As with other cities, PARD is partnering with several entrepreneurial non-profit organizations, including the Waller Creek Conservancy, to jointly improve access to and conditions of public space. Waller Creek is a 1.5-mile, narrow creek that runs down from the north, along the eastern side of the UT campus, right past the convention center, finally spilling into Lady Bird Lake. In its current somewhat degraded condition, it is still nonetheless an important ecosystem and partial recreational trail. But thanks to the conservancy, it will soon become a linear greenway connecting several parks, as redesigned by landscape architecture firm Michael Van Valkenburgh Associates (MVVA).

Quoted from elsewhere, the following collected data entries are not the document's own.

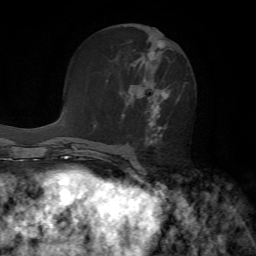
Breast MRI, one axial slice. Position 31 of 72 along the scan axis. Cropped to one breast. Dynamic contrast-enhanced series, time point 2 of 7 at this slice position (early post-contrast). 1.5 T. TE 4.2 ms, TR 8.7 ms. 2.2 mm slice thickness. 256 × 256 image matrix, field of view 180 × 180 mm. Female patient.
Outlined on this slice (semi-automatically segmented with operator editing):
- enhancing-tissue mask used for the functional tumour volume (all voxels passing the contrast-enhancement thresholds inside the analysis volume; usually the tumour): bounding box <126,40,187,145> (left, top, right, bottom; pixels)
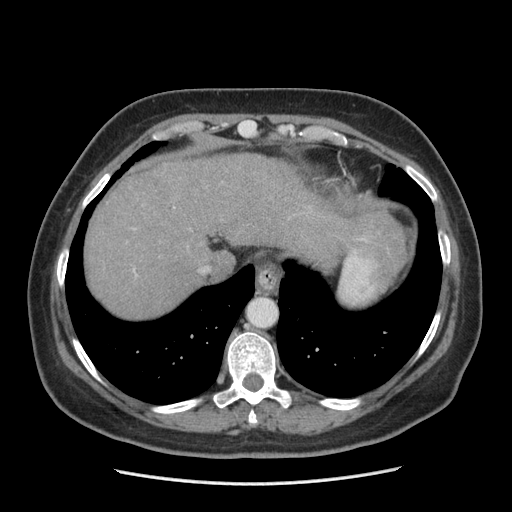
Contrast-enhanced abdominal CT (liver protocol), one axial slice; slice 168 of 185 in the series (ordered by position); reconstruction kernel STANDARD; soft-tissue window (W 400 / L 40 HU); 512 × 512 image matrix. From the clinical record (not read from this slice): diagnosis: hepatocellular carcinoma (patient treated with transarterial chemoembolisation; whether this scan precedes or follows treatment is not stated here); TNM stage (as recorded): Stage-I; Child-Pugh class: A.
Annotated regions visible in this slice (semi-automatic segmentation, software-assisted and operator-edited):
- liver parenchyma outside the tumour (the mass and vessels are separate outlines, so this box may not span the whole liver): bounding box [x1, y1, x2, y2] px = [86, 152, 406, 318]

Associated with the revival of the creek is the construction of an adjacent tunnel that will both help with the capture of stormwater from the occasional but intense rain storms, such as those the region saw over the weekend and which can cause flooding and stream bank erosion. The tunnel will also carry water from Lady Bird Lake to the head of the stream to help maintain a consistent water flow and the ecology of the creek. Two large parks and one smaller adjoining park will be improved and better melded with the creek and a continuous path under a plan envisioned by MVVA, which was one of four finalists in an international design competition launched in 2011.
While the future of Austin looks green from some angles, water is a determining factor, much as it is in coastal cities facing the challenge of rising sea levels and climate change-induced storms of greater frequency and intensity -- in Austin's case, the problem may be too little water overall, but with even stronger storms when the rains do come.
Heather Venhaus, the Austin-based green infrastructure expert (she was an author of the Sustainable Sites Initiative while at the Johnson Wildflower Center, working with the American Society of Landscape Architects) cites the availability of water as the chief challenge facing Austin and many other Texas communities. The reservoir that is fed by the Colorado River is 20 feet lower than normal in the current state-wide drought conditions. As the daughter of a West Texas rancher, Venhaus, who spoke at the SXSW ECO conference, knows from water. As Venhaus sees it, "The issues of flooding and drought are connected, due to too much impervious surface."
Venhaus also suggests easing various building regulations to allow property owners to harvest and reuse rain water and air conditioner condensate for irrigation -- something currently difficult under health regulations. "Every drop of rain that falls needs to be seen as a resource," says Venhaus. "Slow it down, get it into the soil to recharge the aquifer instead of into the creeks."